Under New START, ratified limits included a cap of 1,550 deployed strategic warheads and ceilings on deployed intercontinental ballistic missiles, submarine-launched ballistic missiles, and heavy bombers with nuclear capability, together with an inspection and data-exchange regime designed to provide transparency. That verification apparatus has been impaired for several years, reducing the practical visibility that made the treaty a steadying force in strategic stability.

In the run up to the lapse, Moscow proposed an informal one-year adherence to the treaty limits, but no formal extension or new legal framework was negotiated. Washington publicly insisted that any future arrangement should include China as a participant in trilateral or multilateral talks. United Nations officials and a range of arms control experts warned that letting the treaty expire increases the risk of a renewed arms race and contributes to global strategic instability, calling for prompt resumption of negotiations and restraint by all nuclear-armed states.

The immediate implications are practical and technical. Without the treaty's data exchanges and inspection visits, open-source analysts, verification laboratories, and monitoring NGOs will have less reliable official information to confirm force postures. Satellite imagery, signal analysis, and national declarations will matter even more, increasing the premium on technical verification tools and independent monitoring methods. For researchers and community members focused on nuclear risk reduction, the lapse means shifting attention from treaty compliance details to indicators of qualitative and quantitative force changes.
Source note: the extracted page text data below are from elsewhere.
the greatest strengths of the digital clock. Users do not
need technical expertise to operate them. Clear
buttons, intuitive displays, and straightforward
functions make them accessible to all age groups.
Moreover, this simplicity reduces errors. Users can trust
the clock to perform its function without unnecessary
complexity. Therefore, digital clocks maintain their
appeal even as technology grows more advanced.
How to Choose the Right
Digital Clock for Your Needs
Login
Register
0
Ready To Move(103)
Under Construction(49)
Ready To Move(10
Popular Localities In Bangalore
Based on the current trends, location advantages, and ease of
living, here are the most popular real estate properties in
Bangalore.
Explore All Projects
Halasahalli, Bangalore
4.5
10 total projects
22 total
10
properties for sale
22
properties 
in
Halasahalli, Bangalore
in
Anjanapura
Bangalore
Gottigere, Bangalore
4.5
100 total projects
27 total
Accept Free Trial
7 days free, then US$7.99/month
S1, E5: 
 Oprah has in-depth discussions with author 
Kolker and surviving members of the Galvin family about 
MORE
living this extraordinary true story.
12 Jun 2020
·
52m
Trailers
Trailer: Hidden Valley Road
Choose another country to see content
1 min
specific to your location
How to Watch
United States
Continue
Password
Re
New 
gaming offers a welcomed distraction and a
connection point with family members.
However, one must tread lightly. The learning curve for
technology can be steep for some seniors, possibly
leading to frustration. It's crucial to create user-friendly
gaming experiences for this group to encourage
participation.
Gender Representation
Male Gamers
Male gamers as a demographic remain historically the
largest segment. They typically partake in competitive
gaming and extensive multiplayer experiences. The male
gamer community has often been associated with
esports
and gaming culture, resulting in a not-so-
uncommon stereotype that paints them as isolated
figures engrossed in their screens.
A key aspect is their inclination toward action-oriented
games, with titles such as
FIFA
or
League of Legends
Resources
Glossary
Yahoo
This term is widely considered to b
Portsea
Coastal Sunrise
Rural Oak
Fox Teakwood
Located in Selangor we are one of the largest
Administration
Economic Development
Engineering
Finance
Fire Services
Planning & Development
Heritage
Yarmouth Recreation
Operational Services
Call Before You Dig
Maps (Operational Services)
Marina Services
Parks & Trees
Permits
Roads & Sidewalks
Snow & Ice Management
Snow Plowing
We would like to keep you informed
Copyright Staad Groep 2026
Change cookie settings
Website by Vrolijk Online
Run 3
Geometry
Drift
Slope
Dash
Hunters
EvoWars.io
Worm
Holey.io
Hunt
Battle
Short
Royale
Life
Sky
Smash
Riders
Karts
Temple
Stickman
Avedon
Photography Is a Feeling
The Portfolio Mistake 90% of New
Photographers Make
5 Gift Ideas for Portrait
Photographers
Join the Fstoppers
Diplomatically, the lapse removes a predictable forum where Moscow and Washington exchanged information and managed crises. Deterrence stability now rests more heavily on declared policy, military signaling, and informal understandings that are harder to verify. Experts say this increases incentives for hedge deployments, rapid modernization, and doctrinal shifts that could complicate crisis management, escalation control, and confidence-building.

Official and expert reactions emphasize renewed dialogue and verification as the next steps. Expect immediate diplomatic activity aimed at restoring formats for talks, technical working groups to shore up monitoring capacity, and public exchanges about force posture. Verify official statements, watch for confirmed inspection reports, and follow verifiable technical indicators such as test launches, declared force changes, and new delivery system deployments.

What comes next matters for community members who track nuclear trends: the lapse makes independent verification work more urgent and raises the stakes for technological and policy tools that reduce miscalculation. Keep monitoring the negotiations, data releases, and technical updates that will determine whether this lapse becomes a pause in arms control or the start of a broader strategic shift.